I'm writing code that requires rotation of objects around any point in 3D space. I've found the methods for rotating objects by the euler angles, but they all seem to rotate around the origin.
So to rotate around any point, must I first move the coordinate system by subtracting the coordinates of the rotation point from each point in the object, do the rotation, and then move the coordinate system again?
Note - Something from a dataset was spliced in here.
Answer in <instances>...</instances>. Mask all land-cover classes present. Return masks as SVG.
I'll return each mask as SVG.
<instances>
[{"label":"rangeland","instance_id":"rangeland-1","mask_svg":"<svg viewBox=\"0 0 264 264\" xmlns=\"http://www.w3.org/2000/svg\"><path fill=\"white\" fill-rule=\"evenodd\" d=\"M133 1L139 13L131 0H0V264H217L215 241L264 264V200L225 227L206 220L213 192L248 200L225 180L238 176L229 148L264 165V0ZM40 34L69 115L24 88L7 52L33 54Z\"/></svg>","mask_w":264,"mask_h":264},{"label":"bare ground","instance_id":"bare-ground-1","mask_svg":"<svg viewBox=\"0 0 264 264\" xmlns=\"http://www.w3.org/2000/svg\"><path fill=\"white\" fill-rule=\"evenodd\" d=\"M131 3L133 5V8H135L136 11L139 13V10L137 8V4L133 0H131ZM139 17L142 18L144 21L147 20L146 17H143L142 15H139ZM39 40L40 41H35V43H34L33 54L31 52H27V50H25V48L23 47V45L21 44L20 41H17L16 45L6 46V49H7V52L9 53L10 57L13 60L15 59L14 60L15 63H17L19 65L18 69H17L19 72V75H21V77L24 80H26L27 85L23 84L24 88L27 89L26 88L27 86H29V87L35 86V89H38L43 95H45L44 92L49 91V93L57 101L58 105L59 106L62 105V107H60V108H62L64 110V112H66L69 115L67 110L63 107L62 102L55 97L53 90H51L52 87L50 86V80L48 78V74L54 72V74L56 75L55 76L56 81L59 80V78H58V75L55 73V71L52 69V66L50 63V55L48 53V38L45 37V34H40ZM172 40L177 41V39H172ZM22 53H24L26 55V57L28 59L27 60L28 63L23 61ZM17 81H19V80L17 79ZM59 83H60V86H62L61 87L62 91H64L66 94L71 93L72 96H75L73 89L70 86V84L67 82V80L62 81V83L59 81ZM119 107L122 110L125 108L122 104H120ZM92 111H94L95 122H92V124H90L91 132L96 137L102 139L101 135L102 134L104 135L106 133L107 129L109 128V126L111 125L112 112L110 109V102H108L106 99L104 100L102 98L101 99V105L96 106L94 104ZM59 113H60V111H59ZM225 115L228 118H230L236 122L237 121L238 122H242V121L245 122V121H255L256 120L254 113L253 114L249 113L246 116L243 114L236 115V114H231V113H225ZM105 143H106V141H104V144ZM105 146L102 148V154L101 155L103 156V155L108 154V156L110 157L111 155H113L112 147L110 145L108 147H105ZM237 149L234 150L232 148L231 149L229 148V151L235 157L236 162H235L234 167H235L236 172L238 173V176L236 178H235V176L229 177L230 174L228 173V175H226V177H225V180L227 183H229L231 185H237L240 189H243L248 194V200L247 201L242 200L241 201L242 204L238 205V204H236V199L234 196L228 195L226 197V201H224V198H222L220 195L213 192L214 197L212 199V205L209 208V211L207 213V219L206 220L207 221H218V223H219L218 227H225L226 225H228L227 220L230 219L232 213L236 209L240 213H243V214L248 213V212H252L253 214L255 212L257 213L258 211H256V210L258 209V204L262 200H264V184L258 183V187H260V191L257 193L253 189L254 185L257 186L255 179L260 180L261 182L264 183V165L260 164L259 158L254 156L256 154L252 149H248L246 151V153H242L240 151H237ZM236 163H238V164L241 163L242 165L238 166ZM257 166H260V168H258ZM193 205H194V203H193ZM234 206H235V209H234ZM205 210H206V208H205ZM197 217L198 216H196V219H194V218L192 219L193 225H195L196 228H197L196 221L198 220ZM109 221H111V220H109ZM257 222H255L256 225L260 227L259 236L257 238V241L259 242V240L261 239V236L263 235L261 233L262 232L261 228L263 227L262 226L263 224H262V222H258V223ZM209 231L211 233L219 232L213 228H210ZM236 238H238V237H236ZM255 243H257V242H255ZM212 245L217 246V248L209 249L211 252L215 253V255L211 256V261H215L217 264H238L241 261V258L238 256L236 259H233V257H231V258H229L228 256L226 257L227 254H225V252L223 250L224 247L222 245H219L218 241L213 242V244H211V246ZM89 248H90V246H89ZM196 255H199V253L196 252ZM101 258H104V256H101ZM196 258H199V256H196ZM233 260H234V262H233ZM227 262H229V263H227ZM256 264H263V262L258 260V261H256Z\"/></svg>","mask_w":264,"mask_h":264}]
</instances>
Or are the simpler, more direct (and more computationally efficient) ways to do this?
Best Answer
A 3D rotation around an arbitrary point $(x_0, y_0, z_0)$ is described by $$\left[ \begin{matrix} x^\prime \\ y^\prime \\ z^\prime \end{matrix} \right] = \left[ \begin{matrix} X_x & Y_x & Z_x \\ X_y & Y_y & Z_y \\ X_z & Y_z & Z_z \end{matrix} \right] \left[ \begin{matrix} x - x_0 \\ y - y_0 \\ z - z_0 \end{matrix} \right] + \left[ \begin{matrix} x_0 \\ y_0 \\ z_0 \end{matrix} \right]$$ which, as OP noted, first subtracts the center point, rotates around the origin, then adds back the center point; equivalently written as $$\vec{p}^\prime = \mathbf{R} \left( \vec{p} - \vec{p}_0 \right) + \vec{p}_0$$ We can combine the two translations, saving three subtractions per point – not much, but might help in a computer program. This is because $$\vec{p}^\prime = \mathbf{R} \vec{p} + \left( \vec{p}_0 - \mathbf{R} \vec{p}_0 \right)$$ In other words, you can use the simple form, either $$\left[ \begin{matrix} x^\prime \\ y^\prime \\ z^\prime \end{matrix} \right] = \left[ \begin{matrix} X_x & Y_x & Z_x \\ X_y & Y_y & Z_y \\ X_z & Y_z & Z_z \end{matrix} \right] \left[ \begin{matrix} x \\ y \\ z \end{matrix} \right] + \left[ \begin{matrix} T_x \\ T_y \\ T_z \end{matrix} \right]$$ or, equivalently, $$\left[ \begin{matrix} x^\prime \\ y^\prime \\ z^\prime \\ 1 \end{matrix} \right] = \left[ \begin{matrix} X_x & Y_x & Z_x & T_x \\ X_y & Y_y & Z_y & T_y \\ X_z & Y_z & Z_z & T_z \\ 0 & 0 & 0 & 1 \end{matrix} \right] \left[ \begin{matrix} x \\ y \\ z \\ 1 \end{matrix} \right]$$ where $$\left[ \begin{matrix} T_x \\ T_y \\ T_z \end{matrix} \right] = \left[ \begin{matrix} x_0 \\ y_0 \\ z_0 \end{matrix} \right] - \left[ \begin{matrix} X_x & Y_x & Z_x \\ X_y & Y_y & Z_y \\ X_z & Y_z & Z_z \end{matrix} \right] \left[ \begin{matrix} x_0 \\ y_0 \\ z_0 \end{matrix} \right]$$ to apply a rotation $\mathbf{R}$ around a centerpoint $(x_0, y_0, z_0)$.
The 4×4 matrix form is particularly useful if you use SIMD, like SSE or AVX, with four-component vectors; that's one reason why many 3D libraries use it. Another is that the same form can be used for projection.